Defendant was properly found guilty beyond a reasonable doubt.
Defendant's final contention is that the 40 to 80 year sentence was unduly harsh for a 17-year-old who had no prior record, totally ignored the rehabilitation potential of the defendant (Ill. Const. 1970, art. I, § 11) and constituted cruel and unusual punishment under the eighth amendment to the Constitution of the United States. We disagree.
The imposition of a sentence is clearly a matter of judicial discretion. Absent an abuse of that discretion, a reviewing court will not alter the sentence imposed. People v. Cox (1980), 82 Ill.2d 268, 412 N.E.2d 541, reaffirming People v.
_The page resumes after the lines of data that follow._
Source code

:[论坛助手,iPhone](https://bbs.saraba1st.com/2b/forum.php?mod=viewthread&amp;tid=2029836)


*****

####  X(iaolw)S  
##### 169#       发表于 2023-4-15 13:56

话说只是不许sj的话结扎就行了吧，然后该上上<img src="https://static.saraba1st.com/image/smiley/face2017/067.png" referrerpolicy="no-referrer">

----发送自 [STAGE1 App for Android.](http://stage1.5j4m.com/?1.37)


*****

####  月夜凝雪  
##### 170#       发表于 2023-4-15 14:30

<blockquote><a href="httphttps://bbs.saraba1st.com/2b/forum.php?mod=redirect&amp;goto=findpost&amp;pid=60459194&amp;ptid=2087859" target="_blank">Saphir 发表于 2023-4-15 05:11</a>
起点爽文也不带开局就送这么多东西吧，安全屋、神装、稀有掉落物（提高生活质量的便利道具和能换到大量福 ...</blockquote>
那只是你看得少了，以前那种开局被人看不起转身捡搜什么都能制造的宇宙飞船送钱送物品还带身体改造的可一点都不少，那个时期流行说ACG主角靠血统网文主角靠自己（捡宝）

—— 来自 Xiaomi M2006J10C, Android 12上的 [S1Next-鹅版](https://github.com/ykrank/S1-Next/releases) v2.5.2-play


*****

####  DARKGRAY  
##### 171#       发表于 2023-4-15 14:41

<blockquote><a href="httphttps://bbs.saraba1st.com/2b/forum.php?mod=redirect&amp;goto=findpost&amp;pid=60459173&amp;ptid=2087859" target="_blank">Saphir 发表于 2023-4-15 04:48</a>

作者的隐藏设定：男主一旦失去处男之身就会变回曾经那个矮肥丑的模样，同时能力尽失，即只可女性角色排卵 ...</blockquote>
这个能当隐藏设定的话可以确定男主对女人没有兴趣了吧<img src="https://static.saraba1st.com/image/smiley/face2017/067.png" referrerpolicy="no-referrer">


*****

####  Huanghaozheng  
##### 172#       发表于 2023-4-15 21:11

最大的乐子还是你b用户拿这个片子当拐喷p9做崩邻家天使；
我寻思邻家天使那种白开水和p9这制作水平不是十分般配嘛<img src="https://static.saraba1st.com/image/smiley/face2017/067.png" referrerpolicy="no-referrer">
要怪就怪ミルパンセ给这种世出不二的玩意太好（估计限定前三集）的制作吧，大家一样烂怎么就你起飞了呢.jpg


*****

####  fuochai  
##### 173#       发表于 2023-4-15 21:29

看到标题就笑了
Perruquet (1977), 68 Ill.2d 149, 368 N.E.2d 882.
• 4 The trial court balanced the factors that defendant killed his 13-year-old girlfriend, who was pregnant with his child, by shooting her in the abdomen with a shotgun and then walked away, and at no time showed any remorse, against the facts of his age of 17, his family background, his lack of a previous criminal record and that, while in prison awaiting trial, he had finished high school. We cannot say that the sentence imposed was an abuse of discretion. It did not violate the Federal and State constitutional guarantees against cruel and unusual punishment.
The sentence and conviction and the dismissal of defendant's post-conviction petition are affirmed.
No. 79-1819 — Affirmed.
No. 80-1715 — Affirmed.
GOLDBERG, P.J., and McGLOON, J., concur.